Pedro Madeira Froufe, diretor do Departamento Ciências Jurídicas-Públicas da Escola de Direito da Universidade do Minho.
Estamos a pouco tempo das eleições para o Parlamento Europeu.
Estamos, também, a pouco mais
de 2 meses da data de concretização formal do denominado “Brexit”. Se tudo
corresse como seria desejável e estava
programado, o Reino Unido deixaria de
integrar a União Europeia às 23 horas do
dia 29 de Março. Se tudo corresse como
se pretendia, como foi pensado, depois de
se ter assumido o “não” (à permanência
na UE) no referendo britânico. Mas não
está! Na verdade, nem sabemos sequer
como se processarão as eleições europeias (para o Parlamento Europeu), com
candidatos britânicos, ou não, nem tão
pouco qual o número final de deputados a
eleger.
O impasse político em que o Reino Unido e a União estão mergulhados é o resultado de uma prática democrática clássica,
pressupondo o seu contexto e dinâmica
originais, ou seja, o Estado delimitado
por fronteiras nacionais, voltado para si
mesmo, para o seu povo (a saber, os seus
nacionais) e construindo-se na crença de
que esse Estado dispunha de uma soberania não influenciada, não limitada por nada que existisse para além dessas suas
fronteiras – ou seja, por nada, mesmo nada, porque, nessa cosmovisão política tradicional e soberanista, para além dessas
fronteiras nacionais, sob o prisma político, em rigor, nada poderia existir se não
se sujeitasse ao exercício autónomo dessa
soberania.
Sucede que a decisão de abandonar a
União, a autónoma decisão política de um
Estado membro se “desintegrar” (como
muitas outras), já não é um assunto estritamente delimitável dentro do quadro territorial de umas quaisquer fronteiras políticas nacionais. A dinâmica do mundo
atual, global e globalizante, já não é nacional, nem sequer inter-nacional. É
transnacional, senão mesmo a-nacional.
E, em bom rigor, uma decisão tomada
num referendo interno, nunca produz
efeitos delimitados por tais fronteiras. A
decisão política, tomada em referendo,
não é, em bom rigor, uma decisão britânica e que só aos cidadãos britânicos diga
respeito – como agora se ilustra, em termos práticos, com o impasse em que todos mergulhamos.

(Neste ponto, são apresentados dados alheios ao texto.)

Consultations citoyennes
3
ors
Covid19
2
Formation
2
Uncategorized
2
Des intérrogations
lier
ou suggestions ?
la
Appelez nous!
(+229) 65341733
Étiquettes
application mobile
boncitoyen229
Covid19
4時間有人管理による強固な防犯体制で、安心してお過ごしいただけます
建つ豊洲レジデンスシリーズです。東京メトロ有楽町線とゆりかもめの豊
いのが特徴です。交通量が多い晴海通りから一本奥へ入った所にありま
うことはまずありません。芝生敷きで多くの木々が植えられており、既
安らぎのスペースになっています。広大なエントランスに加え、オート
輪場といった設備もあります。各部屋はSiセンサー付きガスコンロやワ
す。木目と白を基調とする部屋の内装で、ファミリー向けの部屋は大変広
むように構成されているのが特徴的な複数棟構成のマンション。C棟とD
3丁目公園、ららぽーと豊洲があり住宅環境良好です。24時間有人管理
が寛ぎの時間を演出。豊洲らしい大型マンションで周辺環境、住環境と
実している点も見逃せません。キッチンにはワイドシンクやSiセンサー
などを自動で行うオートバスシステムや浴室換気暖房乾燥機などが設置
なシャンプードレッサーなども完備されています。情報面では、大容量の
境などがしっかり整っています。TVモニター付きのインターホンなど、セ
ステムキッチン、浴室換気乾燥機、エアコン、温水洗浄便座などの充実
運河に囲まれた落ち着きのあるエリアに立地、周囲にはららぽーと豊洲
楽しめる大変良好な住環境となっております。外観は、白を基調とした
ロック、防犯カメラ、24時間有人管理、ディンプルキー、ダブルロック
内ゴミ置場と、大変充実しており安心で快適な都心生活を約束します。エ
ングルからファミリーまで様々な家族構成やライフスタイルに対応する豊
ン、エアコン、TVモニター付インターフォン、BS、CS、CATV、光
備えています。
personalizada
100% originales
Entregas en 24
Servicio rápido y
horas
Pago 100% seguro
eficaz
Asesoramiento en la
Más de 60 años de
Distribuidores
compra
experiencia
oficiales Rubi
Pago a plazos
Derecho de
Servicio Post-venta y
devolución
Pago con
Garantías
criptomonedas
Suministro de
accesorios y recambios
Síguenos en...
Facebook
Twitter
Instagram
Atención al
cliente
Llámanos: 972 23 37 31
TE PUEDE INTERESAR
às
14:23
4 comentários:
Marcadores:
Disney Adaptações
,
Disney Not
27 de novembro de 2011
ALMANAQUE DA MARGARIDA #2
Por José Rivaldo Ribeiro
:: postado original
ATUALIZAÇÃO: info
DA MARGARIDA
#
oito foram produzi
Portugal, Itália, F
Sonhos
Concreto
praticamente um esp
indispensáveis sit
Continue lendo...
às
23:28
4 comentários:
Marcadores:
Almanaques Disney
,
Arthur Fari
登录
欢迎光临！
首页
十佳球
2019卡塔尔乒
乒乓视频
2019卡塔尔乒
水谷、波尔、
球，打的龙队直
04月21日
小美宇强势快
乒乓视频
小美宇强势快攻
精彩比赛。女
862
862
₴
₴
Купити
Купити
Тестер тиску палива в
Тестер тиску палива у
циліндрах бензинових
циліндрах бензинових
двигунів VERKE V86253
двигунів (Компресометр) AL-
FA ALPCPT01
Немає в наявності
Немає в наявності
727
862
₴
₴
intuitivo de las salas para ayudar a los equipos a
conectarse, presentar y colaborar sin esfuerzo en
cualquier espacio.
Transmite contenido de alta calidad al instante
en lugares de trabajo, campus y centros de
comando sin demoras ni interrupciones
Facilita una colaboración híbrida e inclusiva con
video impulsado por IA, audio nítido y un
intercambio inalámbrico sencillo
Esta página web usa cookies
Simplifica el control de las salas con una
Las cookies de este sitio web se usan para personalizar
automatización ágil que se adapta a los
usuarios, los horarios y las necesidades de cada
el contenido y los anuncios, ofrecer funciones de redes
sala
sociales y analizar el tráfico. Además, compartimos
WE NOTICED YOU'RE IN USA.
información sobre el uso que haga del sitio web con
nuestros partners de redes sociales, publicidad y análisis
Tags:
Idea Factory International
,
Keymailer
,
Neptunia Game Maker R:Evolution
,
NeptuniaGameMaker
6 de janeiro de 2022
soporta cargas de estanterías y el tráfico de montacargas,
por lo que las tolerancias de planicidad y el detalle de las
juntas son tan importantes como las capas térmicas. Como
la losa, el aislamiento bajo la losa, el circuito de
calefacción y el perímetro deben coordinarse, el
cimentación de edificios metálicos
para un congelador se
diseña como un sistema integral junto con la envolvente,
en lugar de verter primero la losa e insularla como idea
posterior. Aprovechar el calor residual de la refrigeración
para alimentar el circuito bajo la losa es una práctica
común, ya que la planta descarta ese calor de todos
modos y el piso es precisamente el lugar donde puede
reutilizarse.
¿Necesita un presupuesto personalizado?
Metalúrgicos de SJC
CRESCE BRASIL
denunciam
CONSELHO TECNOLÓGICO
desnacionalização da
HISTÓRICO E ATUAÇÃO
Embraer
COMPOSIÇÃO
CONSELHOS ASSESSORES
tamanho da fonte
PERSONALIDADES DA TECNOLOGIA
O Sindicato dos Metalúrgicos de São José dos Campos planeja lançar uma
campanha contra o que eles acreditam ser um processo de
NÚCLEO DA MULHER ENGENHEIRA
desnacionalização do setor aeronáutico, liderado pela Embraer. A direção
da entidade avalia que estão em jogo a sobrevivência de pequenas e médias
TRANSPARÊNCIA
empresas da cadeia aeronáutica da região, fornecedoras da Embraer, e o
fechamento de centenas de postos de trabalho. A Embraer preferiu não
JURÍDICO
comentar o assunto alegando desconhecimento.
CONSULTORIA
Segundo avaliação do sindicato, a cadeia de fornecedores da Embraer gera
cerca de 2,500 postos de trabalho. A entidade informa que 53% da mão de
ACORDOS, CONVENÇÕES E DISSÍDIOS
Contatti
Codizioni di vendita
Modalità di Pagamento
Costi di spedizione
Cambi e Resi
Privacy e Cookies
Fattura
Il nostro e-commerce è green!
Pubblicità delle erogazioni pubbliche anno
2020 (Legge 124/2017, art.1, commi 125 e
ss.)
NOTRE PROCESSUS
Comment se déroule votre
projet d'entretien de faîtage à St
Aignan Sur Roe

Influencia o funcionamento institucional da UE, a economia da generalidade
dos Estados membros, os cidadãos não
britânicos que vivem no Reino Unido
(para além da vida dos cidadãos britânicos que estão fora do Reino Unido), desequilibra uma posição coletiva (ou seja, da
própria UE) em vários tabuleiros geopolíticos, tem efeitos financeiros que, mesmo
ao cidadão de algum longínquo Estado
não integrado, podem chegar. Ou seja,
tem efeitos em rede: em rede de Estados,
em rede de mercados (ou mercados em
rede) ou a redes de cidadãos de vários Estados, integrando várias comunidades políticas e que nunca puseram os pés no
Reino Unido!
E, contudo, se se pretende respeitar de
forma sacrossanta os princípios do funcionamento democrático nacional, prósoberanista, se se invocam princípios como o da responsabilidade política e da
boa “governança”, se se clama pela participação direta (através de um referendo)
como fator de vivificação dos quadros democráticos, se se invoca tudo isso, então
há aqui uma contradição insuperável:
nem todos os afetados diretamente pelo
“Brexit” puderam votá-lo (claro que se o
resultado tivesse sido o inverso, o raciocínio aplicar-se-ia igualmente). Uma decisão política (supostamente) nacional, com
estas características, assim tomada em referendo ou em eleições, bem vistas as coisas e sob o ponto de vista da principiologia fundante da democracia nacional
clássica (repito, materialmente falando) é,
afinal de contas, pouco democrática.
Theresa May está presa ao mandato
“desse” seu povo - como, de resto, qualquer Primeiro – Ministro teria que estar.
No entanto, cada vez mais, nestas crises,
evidencia-se o desajustamento dos quadros institucionais e constitucionais do
nosso velho “Estado nação”, com parte da
realidade do mundo em que (agora) vivemos.